STATED EXERCISE. Copy the records below word for word, starting at the first line and ending with the line that contains "scientific name: Cyperus strigosus", including that line.

------ SUPPLIED MATERIAL ------

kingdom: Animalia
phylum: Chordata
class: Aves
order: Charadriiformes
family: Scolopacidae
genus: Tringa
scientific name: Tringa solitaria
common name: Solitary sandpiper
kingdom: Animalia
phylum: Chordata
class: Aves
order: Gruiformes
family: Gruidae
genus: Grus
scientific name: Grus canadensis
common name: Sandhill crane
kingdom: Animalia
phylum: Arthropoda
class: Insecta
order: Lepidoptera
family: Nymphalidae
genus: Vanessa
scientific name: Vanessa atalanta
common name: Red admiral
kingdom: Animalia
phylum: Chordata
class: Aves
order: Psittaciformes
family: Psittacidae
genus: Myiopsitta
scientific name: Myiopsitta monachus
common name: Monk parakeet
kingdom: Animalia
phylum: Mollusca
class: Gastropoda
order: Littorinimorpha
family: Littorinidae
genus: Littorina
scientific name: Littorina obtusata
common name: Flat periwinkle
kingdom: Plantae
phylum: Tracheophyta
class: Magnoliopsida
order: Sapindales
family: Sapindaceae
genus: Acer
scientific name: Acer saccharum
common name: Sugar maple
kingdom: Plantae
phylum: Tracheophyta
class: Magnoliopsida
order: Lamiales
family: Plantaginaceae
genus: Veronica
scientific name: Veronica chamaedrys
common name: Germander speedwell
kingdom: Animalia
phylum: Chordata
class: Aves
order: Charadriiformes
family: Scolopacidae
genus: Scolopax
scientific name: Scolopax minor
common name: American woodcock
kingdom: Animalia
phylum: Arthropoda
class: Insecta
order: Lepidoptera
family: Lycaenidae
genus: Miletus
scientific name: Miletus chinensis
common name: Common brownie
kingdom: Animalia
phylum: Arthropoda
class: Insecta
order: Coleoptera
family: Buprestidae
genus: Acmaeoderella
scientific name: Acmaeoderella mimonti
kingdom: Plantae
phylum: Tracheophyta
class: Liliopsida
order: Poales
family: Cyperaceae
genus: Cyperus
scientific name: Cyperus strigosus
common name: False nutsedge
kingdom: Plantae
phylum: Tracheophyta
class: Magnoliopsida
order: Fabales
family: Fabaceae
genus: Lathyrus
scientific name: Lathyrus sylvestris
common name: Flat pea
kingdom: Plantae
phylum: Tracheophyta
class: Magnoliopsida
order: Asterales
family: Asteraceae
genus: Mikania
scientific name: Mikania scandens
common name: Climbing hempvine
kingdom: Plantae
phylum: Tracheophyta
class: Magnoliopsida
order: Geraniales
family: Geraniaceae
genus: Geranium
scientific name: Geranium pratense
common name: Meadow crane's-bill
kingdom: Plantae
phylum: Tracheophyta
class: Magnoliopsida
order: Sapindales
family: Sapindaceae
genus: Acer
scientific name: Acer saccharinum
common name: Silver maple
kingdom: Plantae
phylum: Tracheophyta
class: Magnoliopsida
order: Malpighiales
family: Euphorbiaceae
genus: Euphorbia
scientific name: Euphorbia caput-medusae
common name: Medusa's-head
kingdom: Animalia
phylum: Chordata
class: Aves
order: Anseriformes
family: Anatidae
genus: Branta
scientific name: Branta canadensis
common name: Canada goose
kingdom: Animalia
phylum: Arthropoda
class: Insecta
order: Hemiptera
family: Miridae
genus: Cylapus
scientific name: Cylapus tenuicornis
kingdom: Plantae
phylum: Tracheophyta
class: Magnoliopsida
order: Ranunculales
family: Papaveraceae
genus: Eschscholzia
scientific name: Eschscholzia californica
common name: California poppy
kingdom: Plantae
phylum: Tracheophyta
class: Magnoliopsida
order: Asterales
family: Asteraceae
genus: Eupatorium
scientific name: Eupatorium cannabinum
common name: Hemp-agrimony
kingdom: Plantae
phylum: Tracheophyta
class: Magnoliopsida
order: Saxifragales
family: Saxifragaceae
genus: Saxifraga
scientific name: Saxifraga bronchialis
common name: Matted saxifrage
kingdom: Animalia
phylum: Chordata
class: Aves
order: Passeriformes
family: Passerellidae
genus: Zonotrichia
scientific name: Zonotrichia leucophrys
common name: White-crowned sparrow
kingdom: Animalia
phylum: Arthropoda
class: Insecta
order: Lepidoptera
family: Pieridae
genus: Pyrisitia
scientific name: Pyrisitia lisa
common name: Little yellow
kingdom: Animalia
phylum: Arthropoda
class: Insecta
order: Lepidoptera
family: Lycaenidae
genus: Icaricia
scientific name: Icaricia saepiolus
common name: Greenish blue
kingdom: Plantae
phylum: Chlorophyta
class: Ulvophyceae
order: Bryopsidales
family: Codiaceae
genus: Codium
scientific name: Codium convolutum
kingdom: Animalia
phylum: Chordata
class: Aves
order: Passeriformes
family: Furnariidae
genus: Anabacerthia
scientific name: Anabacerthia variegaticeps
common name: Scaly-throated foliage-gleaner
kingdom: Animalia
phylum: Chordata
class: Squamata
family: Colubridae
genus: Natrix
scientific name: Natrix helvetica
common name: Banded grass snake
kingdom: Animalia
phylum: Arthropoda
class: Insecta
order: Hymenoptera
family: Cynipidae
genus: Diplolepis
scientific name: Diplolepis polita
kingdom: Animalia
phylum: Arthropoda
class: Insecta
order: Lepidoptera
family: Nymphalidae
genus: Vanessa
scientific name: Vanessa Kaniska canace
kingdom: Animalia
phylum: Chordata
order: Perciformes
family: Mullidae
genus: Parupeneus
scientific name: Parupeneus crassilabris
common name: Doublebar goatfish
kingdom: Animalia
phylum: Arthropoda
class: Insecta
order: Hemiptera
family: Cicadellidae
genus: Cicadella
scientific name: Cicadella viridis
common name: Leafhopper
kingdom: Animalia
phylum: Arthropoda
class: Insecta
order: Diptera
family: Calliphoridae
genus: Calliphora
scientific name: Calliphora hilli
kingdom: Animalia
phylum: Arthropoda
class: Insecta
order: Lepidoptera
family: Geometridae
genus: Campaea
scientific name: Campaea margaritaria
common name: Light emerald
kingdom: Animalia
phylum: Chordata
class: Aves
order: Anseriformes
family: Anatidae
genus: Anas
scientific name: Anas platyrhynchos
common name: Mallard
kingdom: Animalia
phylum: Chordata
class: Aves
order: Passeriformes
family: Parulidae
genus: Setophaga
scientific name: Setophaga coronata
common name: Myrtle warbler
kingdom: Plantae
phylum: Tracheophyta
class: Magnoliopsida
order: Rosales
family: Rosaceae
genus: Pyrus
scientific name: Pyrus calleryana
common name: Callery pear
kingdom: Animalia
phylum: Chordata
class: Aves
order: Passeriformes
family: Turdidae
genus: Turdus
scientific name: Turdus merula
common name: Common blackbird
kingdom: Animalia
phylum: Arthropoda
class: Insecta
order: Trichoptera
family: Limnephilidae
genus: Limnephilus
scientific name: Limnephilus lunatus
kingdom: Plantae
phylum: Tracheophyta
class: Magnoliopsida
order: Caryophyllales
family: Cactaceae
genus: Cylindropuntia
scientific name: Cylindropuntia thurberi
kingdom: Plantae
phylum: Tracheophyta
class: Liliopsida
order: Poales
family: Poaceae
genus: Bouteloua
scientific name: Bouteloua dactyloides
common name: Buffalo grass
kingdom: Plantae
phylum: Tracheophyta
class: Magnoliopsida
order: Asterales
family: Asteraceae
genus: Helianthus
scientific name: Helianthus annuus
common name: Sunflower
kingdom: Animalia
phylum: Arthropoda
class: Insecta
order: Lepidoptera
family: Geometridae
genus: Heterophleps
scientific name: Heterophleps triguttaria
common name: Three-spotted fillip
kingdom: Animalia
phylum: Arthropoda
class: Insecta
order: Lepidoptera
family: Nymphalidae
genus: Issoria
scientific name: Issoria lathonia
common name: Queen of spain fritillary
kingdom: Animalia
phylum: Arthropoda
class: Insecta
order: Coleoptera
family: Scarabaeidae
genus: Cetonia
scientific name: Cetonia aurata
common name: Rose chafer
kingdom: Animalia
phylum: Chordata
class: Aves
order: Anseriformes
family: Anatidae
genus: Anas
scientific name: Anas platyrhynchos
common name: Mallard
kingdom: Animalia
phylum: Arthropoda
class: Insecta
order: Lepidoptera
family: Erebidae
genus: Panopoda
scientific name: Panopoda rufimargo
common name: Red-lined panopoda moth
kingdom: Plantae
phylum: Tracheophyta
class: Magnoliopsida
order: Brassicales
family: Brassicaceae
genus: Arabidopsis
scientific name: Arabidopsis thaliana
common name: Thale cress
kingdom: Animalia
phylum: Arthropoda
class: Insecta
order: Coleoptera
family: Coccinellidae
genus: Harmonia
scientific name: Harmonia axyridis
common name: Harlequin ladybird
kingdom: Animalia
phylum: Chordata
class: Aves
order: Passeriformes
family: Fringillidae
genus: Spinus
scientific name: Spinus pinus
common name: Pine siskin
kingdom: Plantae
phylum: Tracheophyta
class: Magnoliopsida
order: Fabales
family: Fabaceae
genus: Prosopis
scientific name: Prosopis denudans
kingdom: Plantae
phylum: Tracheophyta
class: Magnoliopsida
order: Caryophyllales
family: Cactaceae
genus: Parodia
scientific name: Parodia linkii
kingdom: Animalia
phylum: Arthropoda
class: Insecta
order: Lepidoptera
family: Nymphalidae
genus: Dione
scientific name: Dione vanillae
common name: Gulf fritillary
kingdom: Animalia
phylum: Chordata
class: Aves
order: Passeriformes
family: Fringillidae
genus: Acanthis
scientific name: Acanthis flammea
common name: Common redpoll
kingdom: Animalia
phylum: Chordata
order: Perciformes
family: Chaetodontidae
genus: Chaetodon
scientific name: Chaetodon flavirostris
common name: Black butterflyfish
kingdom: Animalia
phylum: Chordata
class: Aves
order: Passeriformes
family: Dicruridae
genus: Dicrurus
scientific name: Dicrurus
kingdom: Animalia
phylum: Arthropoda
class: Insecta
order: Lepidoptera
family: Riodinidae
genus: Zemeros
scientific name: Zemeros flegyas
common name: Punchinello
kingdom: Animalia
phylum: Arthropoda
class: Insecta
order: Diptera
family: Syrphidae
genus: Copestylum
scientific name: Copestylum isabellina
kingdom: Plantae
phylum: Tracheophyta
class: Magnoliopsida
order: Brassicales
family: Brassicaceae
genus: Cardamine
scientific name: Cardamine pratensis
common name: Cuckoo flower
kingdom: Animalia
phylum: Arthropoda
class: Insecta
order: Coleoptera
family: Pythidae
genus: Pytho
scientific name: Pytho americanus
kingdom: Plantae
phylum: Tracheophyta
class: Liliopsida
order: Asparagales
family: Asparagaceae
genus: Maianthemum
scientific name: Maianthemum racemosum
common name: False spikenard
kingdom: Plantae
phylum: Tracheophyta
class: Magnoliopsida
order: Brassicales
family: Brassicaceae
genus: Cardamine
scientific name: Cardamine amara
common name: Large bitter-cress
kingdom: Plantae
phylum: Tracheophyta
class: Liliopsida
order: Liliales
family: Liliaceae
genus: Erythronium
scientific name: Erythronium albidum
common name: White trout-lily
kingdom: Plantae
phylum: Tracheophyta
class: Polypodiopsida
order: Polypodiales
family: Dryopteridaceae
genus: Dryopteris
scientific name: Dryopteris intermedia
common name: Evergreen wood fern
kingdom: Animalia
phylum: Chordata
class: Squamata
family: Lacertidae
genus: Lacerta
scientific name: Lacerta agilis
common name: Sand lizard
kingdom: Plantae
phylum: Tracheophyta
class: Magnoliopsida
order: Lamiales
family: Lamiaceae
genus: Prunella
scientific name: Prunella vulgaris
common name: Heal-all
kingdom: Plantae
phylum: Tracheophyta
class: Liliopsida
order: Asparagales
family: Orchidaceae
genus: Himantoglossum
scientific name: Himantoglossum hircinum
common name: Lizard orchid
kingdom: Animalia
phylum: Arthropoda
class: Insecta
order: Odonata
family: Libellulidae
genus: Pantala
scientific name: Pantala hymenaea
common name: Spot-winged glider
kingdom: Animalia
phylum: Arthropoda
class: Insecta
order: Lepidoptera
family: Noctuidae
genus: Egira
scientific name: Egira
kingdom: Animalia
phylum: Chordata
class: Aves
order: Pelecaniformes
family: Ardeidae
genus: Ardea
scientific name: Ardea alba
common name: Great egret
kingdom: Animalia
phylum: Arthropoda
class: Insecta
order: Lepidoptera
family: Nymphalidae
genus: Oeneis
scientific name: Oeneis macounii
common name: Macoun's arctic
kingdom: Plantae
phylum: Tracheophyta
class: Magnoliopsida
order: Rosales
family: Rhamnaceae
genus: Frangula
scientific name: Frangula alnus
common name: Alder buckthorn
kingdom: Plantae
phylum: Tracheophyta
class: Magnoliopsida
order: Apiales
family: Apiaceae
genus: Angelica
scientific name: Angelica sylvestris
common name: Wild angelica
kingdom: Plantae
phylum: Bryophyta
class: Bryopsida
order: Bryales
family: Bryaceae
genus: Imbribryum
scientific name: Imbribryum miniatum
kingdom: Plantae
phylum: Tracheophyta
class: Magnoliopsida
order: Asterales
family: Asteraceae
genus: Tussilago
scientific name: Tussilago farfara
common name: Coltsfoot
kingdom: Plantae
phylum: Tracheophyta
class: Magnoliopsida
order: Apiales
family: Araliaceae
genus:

------

RESPONSE.
kingdom: Animalia
phylum: Chordata
class: Aves
order: Charadriiformes
family: Scolopacidae
genus: Tringa
scientific name: Tringa solitaria
common name: Solitary sandpiper
kingdom: Animalia
phylum: Chordata
class: Aves
order: Gruiformes
family: Gruidae
genus: Grus
scientific name: Grus canadensis
common name: Sandhill crane
kingdom: Animalia
phylum: Arthropoda
class: Insecta
order: Lepidoptera
family: Nymphalidae
genus: Vanessa
scientific name: Vanessa atalanta
common name: Red admiral
kingdom: Animalia
phylum: Chordata
class: Aves
order: Psittaciformes
family: Psittacidae
genus: Myiopsitta
scientific name: Myiopsitta monachus
common name: Monk parakeet
kingdom: Animalia
phylum: Mollusca
class: Gastropoda
order: Littorinimorpha
family: Littorinidae
genus: Littorina
scientific name: Littorina obtusata
common name: Flat periwinkle
kingdom: Plantae
phylum: Tracheophyta
class: Magnoliopsida
order: Sapindales
family: Sapindaceae
genus: Acer
scientific name: Acer saccharum
common name: Sugar maple
kingdom: Plantae
phylum: Tracheophyta
class: Magnoliopsida
order: Lamiales
family: Plantaginaceae
genus: Veronica
scientific name: Veronica chamaedrys
common name: Germander speedwell
kingdom: Animalia
phylum: Chordata
class: Aves
order: Charadriiformes
family: Scolopacidae
genus: Scolopax
scientific name: Scolopax minor
common name: American woodcock
kingdom: Animalia
phylum: Arthropoda
class: Insecta
order: Lepidoptera
family: Lycaenidae
genus: Miletus
scientific name: Miletus chinensis
common name: Common brownie
kingdom: Animalia
phylum: Arthropoda
class: Insecta
order: Coleoptera
family: Buprestidae
genus: Acmaeoderella
scientific name: Acmaeoderella mimonti
kingdom: Plantae
phylum: Tracheophyta
class: Liliopsida
order: Poales
family: Cyperaceae
genus: Cyperus
scientific name: Cyperus strigosus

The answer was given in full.